Obed Mikal, Othman Mohammad Ibrahim, Siyam Mahmoud, Hammoudi Saeb, Jarrad Anwar, Bashir Abdalla, Obed Aiman
From the Hepatology, Gastroenterology, and Hepatobiliary/Transplant Unit, Jordan Hospital, Amman, Jordan.
Exp Clin Transplant. 2021 Aug;19(8):826-831. doi: 10.6002/ect.2020.0565. Epub 2021 May 6.
Early hepatic artery thrombosis is a serious complication that may follow living donor liver transplant. Acute graft loss and patient morbidity and mortality are possible consequences. The therapeutic algorithm includes surgical or interventional revascularization, conservative approaches, or retransplantation.
Among 155 patients who underwent living donor liver transplant at our transplant center from 2004 to 2020, there were 5 who developed hepatic artery thrombosis. From our 13- year experience, we herein present their demographic and clinical characteristics, radiological imaging findings, perioperative courses, and the postoperative follow-up.
All patients displayed advanced liver disease with a Child-Pugh score of C and a mean Model for End-Stage Liver Disease score of 32. Underlying causes for end-stage liver disease included hepatitis B and C infection and cryptogenic liver cirrhosis. The mean patient age was 49 years; 2 patients were female. Living donor liver transplant was performed with donor tissue from immediate kin, according to Jordanian allocation rules. The diagnosis of hepatic artery thrombosis was made by Doppler ultrasonography and confirmed via computed tomography. After surgical revision of the anastomosis, our first patient experienced thrombotic recurrence. All patients received interventional catheterization with local thrombolysis and subsequently developed rethrombosis. Despite prevalent thrombosis, 4 patients achieved long-term survival without further deterioration of liver function. Cumulative 1-year, 5-year, and 10-year survival rates were 80%, 80%, and 60%, respectively. Spontaneous recanalization of the hepatic artery was observed in 1 patient.

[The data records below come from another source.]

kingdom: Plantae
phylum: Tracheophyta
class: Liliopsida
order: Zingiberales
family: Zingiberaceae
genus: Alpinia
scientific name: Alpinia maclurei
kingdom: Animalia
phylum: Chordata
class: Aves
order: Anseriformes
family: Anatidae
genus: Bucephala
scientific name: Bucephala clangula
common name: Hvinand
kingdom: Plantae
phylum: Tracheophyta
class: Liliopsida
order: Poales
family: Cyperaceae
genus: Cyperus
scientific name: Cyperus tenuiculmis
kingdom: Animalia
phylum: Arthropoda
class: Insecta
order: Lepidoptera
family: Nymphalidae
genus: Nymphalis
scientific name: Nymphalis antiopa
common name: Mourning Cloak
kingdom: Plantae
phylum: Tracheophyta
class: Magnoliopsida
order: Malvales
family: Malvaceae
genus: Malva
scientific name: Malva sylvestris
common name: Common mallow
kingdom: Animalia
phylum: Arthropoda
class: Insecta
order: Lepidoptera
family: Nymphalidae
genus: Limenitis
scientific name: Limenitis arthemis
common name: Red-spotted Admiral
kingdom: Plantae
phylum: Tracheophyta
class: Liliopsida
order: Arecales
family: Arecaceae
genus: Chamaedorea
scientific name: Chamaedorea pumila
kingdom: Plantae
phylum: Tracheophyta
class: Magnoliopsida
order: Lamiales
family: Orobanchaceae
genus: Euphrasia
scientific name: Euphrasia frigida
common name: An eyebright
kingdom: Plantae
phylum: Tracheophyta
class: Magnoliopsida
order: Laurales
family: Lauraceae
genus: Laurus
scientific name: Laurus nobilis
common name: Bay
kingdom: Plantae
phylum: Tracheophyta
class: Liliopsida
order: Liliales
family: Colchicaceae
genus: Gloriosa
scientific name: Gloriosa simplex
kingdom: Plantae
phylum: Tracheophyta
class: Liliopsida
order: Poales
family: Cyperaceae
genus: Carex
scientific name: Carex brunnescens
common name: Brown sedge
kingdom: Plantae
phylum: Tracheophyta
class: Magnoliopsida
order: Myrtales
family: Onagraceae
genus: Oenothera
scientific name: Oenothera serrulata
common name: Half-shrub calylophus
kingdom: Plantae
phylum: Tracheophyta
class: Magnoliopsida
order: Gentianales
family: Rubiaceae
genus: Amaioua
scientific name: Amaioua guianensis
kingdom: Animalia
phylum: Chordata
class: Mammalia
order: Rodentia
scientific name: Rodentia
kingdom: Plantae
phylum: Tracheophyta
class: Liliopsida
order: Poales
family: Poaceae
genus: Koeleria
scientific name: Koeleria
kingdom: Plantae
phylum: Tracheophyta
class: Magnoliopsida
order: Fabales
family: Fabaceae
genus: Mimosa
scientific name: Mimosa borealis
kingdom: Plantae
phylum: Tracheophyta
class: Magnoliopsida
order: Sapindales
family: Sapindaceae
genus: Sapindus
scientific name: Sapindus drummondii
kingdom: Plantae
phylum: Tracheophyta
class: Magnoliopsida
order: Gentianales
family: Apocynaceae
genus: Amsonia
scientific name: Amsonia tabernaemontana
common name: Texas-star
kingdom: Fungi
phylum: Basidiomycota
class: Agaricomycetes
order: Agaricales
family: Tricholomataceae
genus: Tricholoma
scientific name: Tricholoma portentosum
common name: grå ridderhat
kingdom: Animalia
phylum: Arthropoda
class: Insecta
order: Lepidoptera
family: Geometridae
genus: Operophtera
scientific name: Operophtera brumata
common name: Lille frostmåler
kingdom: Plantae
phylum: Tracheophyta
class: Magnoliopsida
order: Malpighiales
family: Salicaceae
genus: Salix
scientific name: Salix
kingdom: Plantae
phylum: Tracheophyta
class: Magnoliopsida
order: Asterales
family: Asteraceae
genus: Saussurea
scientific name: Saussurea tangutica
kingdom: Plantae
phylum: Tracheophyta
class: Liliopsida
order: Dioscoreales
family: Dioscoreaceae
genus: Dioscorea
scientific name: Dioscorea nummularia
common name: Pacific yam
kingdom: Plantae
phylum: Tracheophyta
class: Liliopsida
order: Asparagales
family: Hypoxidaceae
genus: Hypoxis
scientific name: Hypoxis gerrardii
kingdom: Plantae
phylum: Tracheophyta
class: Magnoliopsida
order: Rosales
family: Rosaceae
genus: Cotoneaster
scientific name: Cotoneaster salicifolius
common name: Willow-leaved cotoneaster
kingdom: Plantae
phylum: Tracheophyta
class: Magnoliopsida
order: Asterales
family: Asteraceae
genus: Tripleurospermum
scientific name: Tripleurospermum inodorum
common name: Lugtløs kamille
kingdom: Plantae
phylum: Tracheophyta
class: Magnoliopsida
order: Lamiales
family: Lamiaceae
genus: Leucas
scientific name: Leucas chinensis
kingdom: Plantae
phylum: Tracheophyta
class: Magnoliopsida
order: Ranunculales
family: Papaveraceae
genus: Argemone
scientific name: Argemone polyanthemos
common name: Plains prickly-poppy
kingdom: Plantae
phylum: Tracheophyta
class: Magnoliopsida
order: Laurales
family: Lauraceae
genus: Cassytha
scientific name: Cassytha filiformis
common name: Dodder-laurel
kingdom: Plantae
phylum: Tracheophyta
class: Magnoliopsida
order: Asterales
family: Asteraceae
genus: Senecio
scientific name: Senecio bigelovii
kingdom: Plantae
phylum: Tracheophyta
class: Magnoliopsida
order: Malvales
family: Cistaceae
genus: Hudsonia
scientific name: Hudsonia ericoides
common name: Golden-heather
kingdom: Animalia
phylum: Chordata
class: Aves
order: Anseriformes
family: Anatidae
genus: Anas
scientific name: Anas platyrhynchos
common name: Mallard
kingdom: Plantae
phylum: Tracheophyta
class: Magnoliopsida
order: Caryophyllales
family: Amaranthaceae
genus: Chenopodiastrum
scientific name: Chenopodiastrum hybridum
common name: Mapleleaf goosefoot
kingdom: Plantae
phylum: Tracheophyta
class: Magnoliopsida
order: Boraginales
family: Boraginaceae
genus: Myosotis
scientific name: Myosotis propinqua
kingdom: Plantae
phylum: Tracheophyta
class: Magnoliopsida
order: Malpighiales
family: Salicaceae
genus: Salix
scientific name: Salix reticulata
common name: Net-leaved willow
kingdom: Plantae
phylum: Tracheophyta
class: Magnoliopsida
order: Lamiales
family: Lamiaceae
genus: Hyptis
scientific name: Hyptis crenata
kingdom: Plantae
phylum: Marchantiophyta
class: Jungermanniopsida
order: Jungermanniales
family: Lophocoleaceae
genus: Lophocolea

Favorable long-term outcomes are achievable in patients with persistent hepatic artery thrombosis. When retransplant is not feasible and interventional approaches fail, conservative treatment with careful observation of liver function should be implemented. Attentive observation of collateral circulation toward the liver, distal of the thrombosis, may be beneficial to both graft and patient survival.
早期肝动脉血栓形成是活体肝移植后可能出现的严重并发症。可能导致急性移植物丢失以及患者发病和死亡。治疗方案包括手术或介入性血管重建、保守治疗或再次移植。
2004年至2020年在我们移植中心接受活体肝移植的155例患者中,有5例发生了肝动脉血栓形成。基于我们13年的经验,本文介绍了他们的人口统计学和临床特征、放射影像学检查结果、围手术期过程以及术后随访情况。
所有患者均表现为晚期肝病,Child-Pugh评分为C级,终末期肝病模型平均评分为32分。终末期肝病的潜在病因包括乙型和丙型肝炎感染以及隐源性肝硬化。患者平均年龄为49岁;2例为女性。根据约旦的分配规则,采用直系亲属的供体组织进行了活体肝移植。通过多普勒超声诊断肝动脉血栓形成,并经计算机断层扫描确诊。在对吻合口进行手术修复后,我们的首例患者出现血栓复发。所有患者均接受了局部溶栓的介入导管治疗,随后再次形成血栓。尽管普遍存在血栓形成,但4例患者实现了长期存活,肝功能未进一步恶化。1年、5年和10年累积生存率分别为80%、80%和60%。1例患者观察到肝动脉自发再通。
持续性肝动脉血栓形成的患者可获得良好的长期预后。当再次移植不可行且介入治疗失败时,应实施密切观察肝功能的保守治疗。仔细观察血栓远端肝脏的侧支循环可能有利于移植物和患者存活。